I did this. I was working at a place with lotsa scrap lumber that just got thrown in the dumpster and thought it was quite a waste - and I'm pretty cheap
so I started looking at woodstoves and finally foound the "tent stoves" you mention.
There are a few sites that actually show you how to make them out of just about everything from toolboxes to buckets. Didn't look too hard.
I'd run across an old broken microwave that somebody'd thrown off in the desert and it was perfect for a tent stove. The "firebox" or actual oven part is suspended a couple of inches inside the outer case. I grabbed it, cut a hole in the top and got some stovepipe from the hardware store, took all the electronics out, replaced the glass window in the door with metal (salvaged from a washing machine, cut a vent in the front, fashioned a sliding door over it for an air inlet. put a cookie sheet on two bricks inside and fired it up out in the yard. Worked fine - after about and hour of burning the outer case was still "touchable", so not hot enough to hurt anything. Draft was good.
Made a metal panel to go over the window from the front of an old washing machine, put it over the window, mounted the stove on legs so it would line up with the window. This was on top of a cabinet, so the legs were only a coupla inches tall. Set the stove in place, put the metal panel in place with some sheetmetal screws and weatherstripping, elbowed out of the stove and cut a piece of pipe to reach the metal panel. Once everything was setup, I cut a hole in the metal panel, ran the the pipe over to just meet the panel, made some clips to hold the pipe lined up with the hole in the panel.

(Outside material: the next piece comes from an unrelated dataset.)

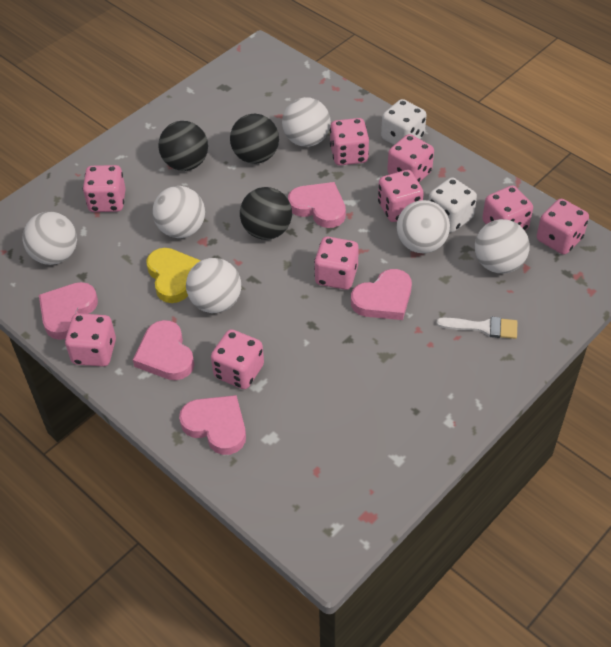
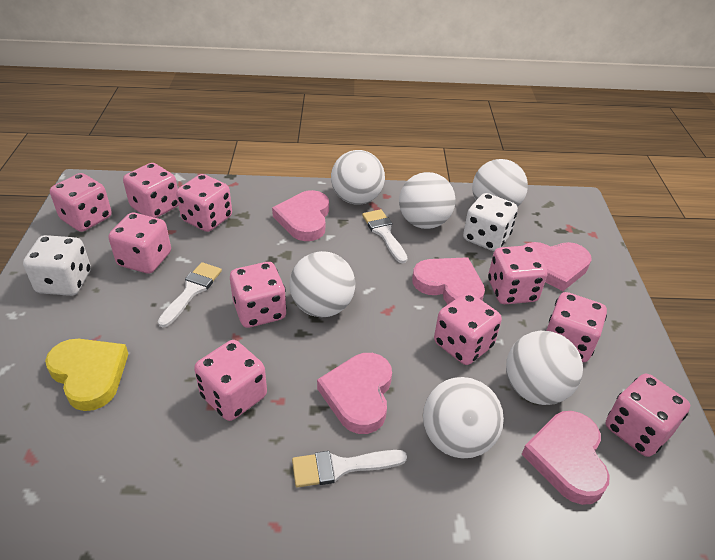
black ball: 3 -> 0
pink dice: 9 -> 10
white brush: 1 -> 3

Made up a removeable stack with an elbow and a single length of pipe for the outside.
To use the stove, take out the top two screws, pull the metal panel back and slide the window down. Attach the stack on the outside. Light the stove.
Putting it out quickly is pretty simple. pour some water on the fire, take the cookie sheet outside and flood the coals, toss the ashes. Remove the stack, slide up the window from the outside.
I burned everything I could find in it that wasn't treated. It worked good, but I couldn't put enough fuel in it to last all night. About 4 hours was all I could get outta one load.
It's easy to put in and take out, taking it out is as removing the panel on the window and detaching it from however you've mounted it. Also quite light, about 20 pounds, so a little less hazard with flying cast iron if you have an "in tranit untoward event".
Also simplifies the mounting method. I fashioned up a bracket that slides into the raingutter to give the stack some support, as the wind out here often gusts to 50 or so.
I didn't put it in this year simply because I've run out of free fuel - I've burned every abandoned couch, chair and stick of construction debris I could find out here.
It would heat my entire bus about 70 dfegrees about the outside temperature, and I haven't got a gonzo insulation job here.